Tolkien describes, in his essay “On Fairy Stories,” the great turn of events that must happen in every Fairy Story for it to legitimately qualify for the genre. He calls that crisis and redemption a “eucatastrophe.” He writes,
At least I would say that Tragedy is the true form of Drama, its highest function; but the opposite is true of Fairy story. Since we do not appear to possess a word that expresses this opposite—I will call it Eucatastrophe. The eucatastrophic tale is the true form of fairy-tale, and its highest function.
He then describes how the gospels are a form of Fairy story, though true, and he calls the resurrection of Jesus a eucatastrophe.
I would venture to say that approaching the Christian Story from this direction, it has long been my feeling (a joyous feeling) that God redeemed the corrupt making-creatures, men, in a way fitting to this aspect, as to others, of their strange nature.
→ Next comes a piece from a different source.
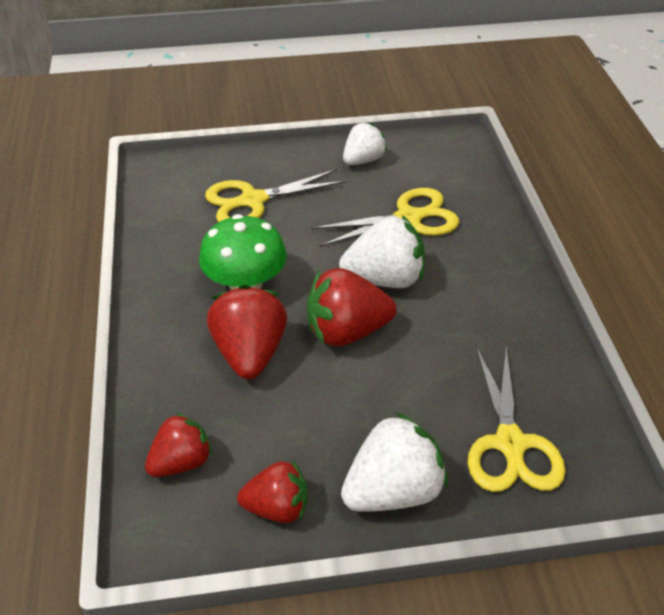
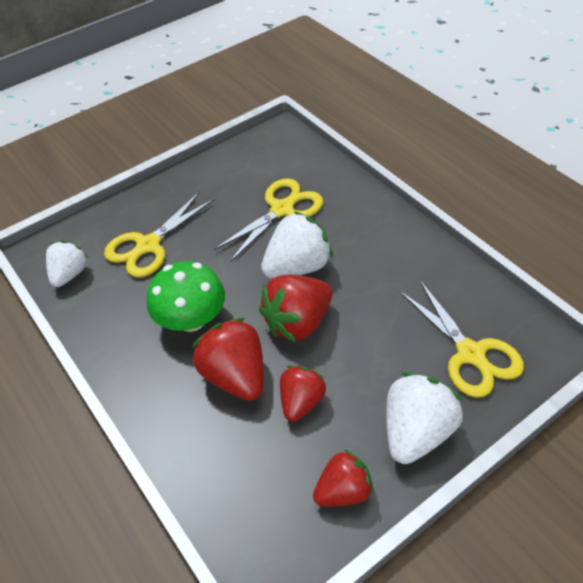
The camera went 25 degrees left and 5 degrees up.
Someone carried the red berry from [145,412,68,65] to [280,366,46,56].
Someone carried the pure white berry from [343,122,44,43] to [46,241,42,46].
The Gospels contain a fairy- story, or a story of a larger kind which embraces all the essence of fairy-stories. They contain many marvels—peculiarly artistic, beautiful, and moving: “mythical” in their perfect, self- contained significance; and among the marvels is the greatest and most complete conceivable eucatastrophe. But this story has entered History and the primary world; the desire and aspiration of sub-creation has been raised to the fulfillment of Creation. The Birth of Christ is the eucatastrophe of Man’s history. The Resurrection is the eucatastrophe of the story of the Incarnation. This story begins and ends in joy. It has pre-eminently the “inner consistency of reality.” There is no tale ever told that men would rather find was true, and none which so many sceptical men have accepted as true on its own merits. For the Art of it has the supremely convincing tone of Primary Art, that is, of Creation. To reject it leads either to sadness or to wrath.
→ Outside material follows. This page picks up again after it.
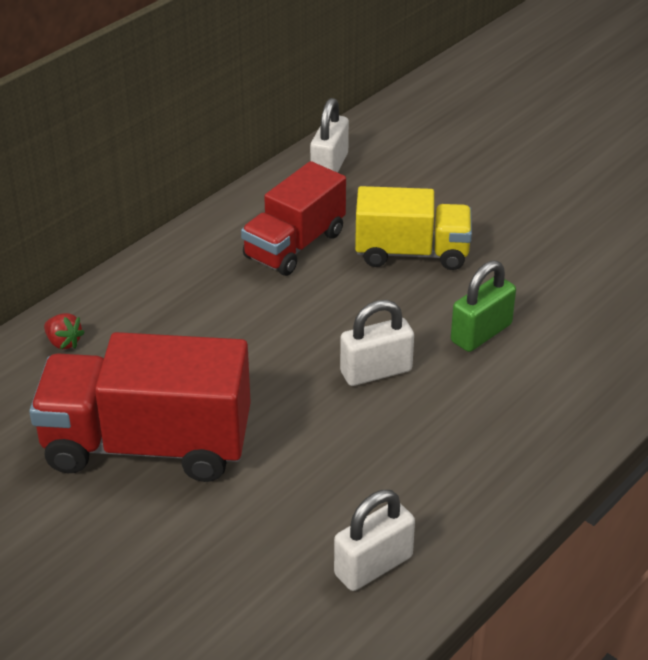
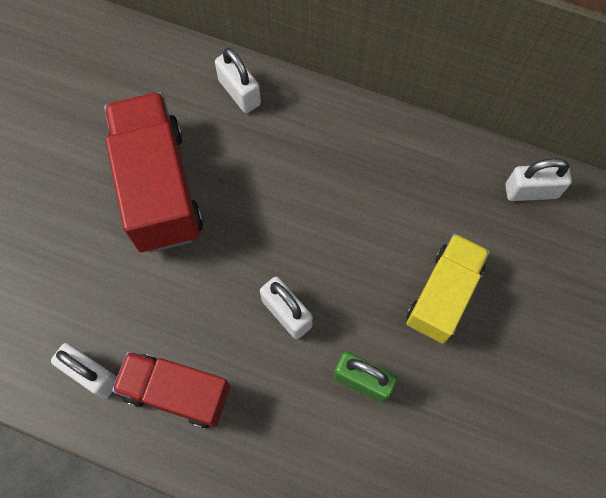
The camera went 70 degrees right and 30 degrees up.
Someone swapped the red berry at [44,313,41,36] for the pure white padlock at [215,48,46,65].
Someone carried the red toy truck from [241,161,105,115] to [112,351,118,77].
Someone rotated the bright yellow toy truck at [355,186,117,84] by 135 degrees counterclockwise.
Now it’s exactly this kind of thinking that Tolkien shared with his friend C.S. Lewis. They both worked at Oxford, Tolkien as a professor and Lewis as a tutor. They gathered together in a pub with friends to drink and read their writings to one another in a group they dubbed The Inklings. And sometimes they strolled down the Addison walk at Magdalen College together. On these treks, Tolkien talked to Lewis, then an atheist, about how God wrote himself into his own story in order to bring redemption out of the tragedy of the human condition – the greatest eucatastrophe of all. Tolkien was influential in bringing Lewis to faith. Lewis, in turn, encouraged Tolkien to publish his works about hobbits and orcs and dragons.
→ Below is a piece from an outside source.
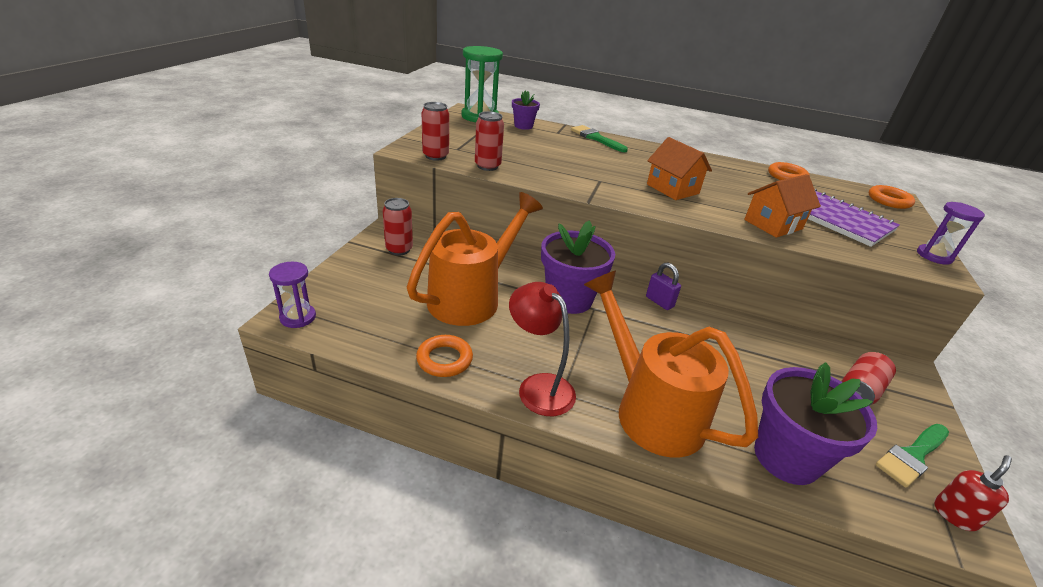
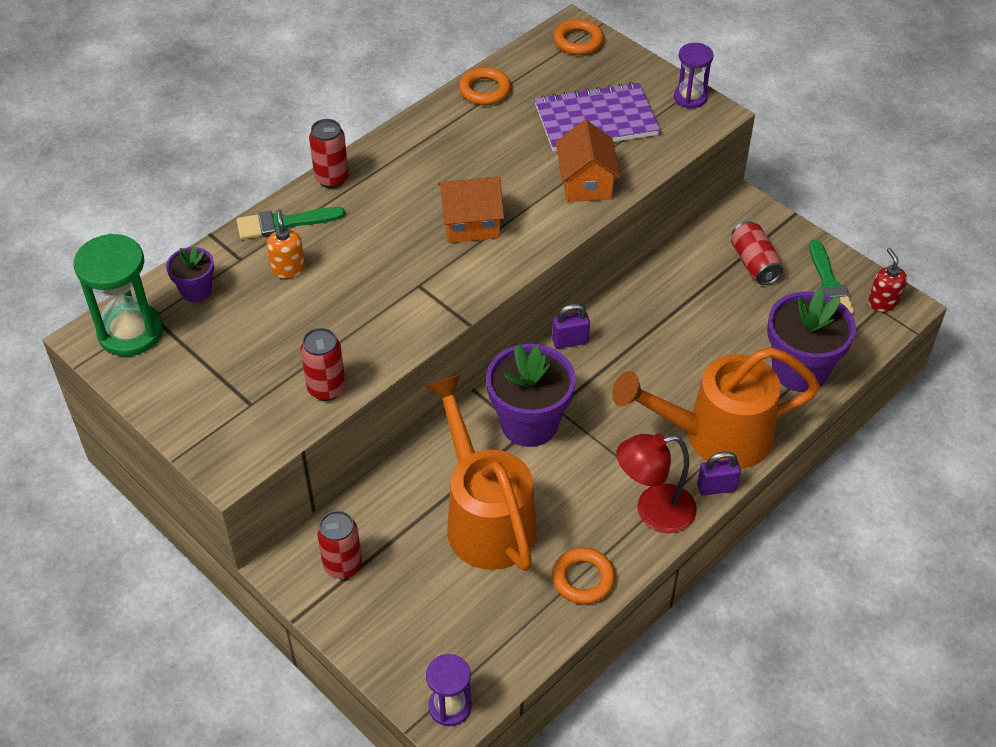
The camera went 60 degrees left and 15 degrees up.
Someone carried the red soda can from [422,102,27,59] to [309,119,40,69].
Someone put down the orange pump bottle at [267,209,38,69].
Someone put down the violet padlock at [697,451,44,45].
Most people know what a significant influence Lewis has had on Western European and American society through books like Mere Christianity, The Screwtape Letters, and the Chronicles of Narnia. Lewis was a passionate defender of a propagator of the Christian faith after Tolkien helped him get there. Most pastors in America have at least dabbled in Lewis, and to this day it is not uncommon to hear him quoted in the Sunday sermon. His Narnia series alone has sold over 100 million copies, making him one of the most read fiction authors in history.
So the quiet little walks with the evangelical Tolkien created one of the greatest evangelists and Christian authors of the 20th century, one who is still shaping preachers and congregations and readers today.
So as the Hobbit releases this week, Christians should hail this as the great achievement of one of their direct spiritual ancestors. All the fiery impulse of the good underdog standing up to bullying evil is captured in this Fairy story. And keeping stories like this alive in our culture will always awaken a moral impulse that makes people wonder at the source of good and evil. It makes us long for the triumph of good, for the eucatastrophe of our broken world. Rather than settling for preachy, two-dimensional Christian movies that are painfully overt and poorly written, Christians ought to celebrate works like the Hobbit. And we ought to call attention to the fact that the literary legacy of one of our most devout is now being fawned over by the movie going public on Saturday night, while his spiritual legacy once-removed is still prodding congregations on Sunday morning.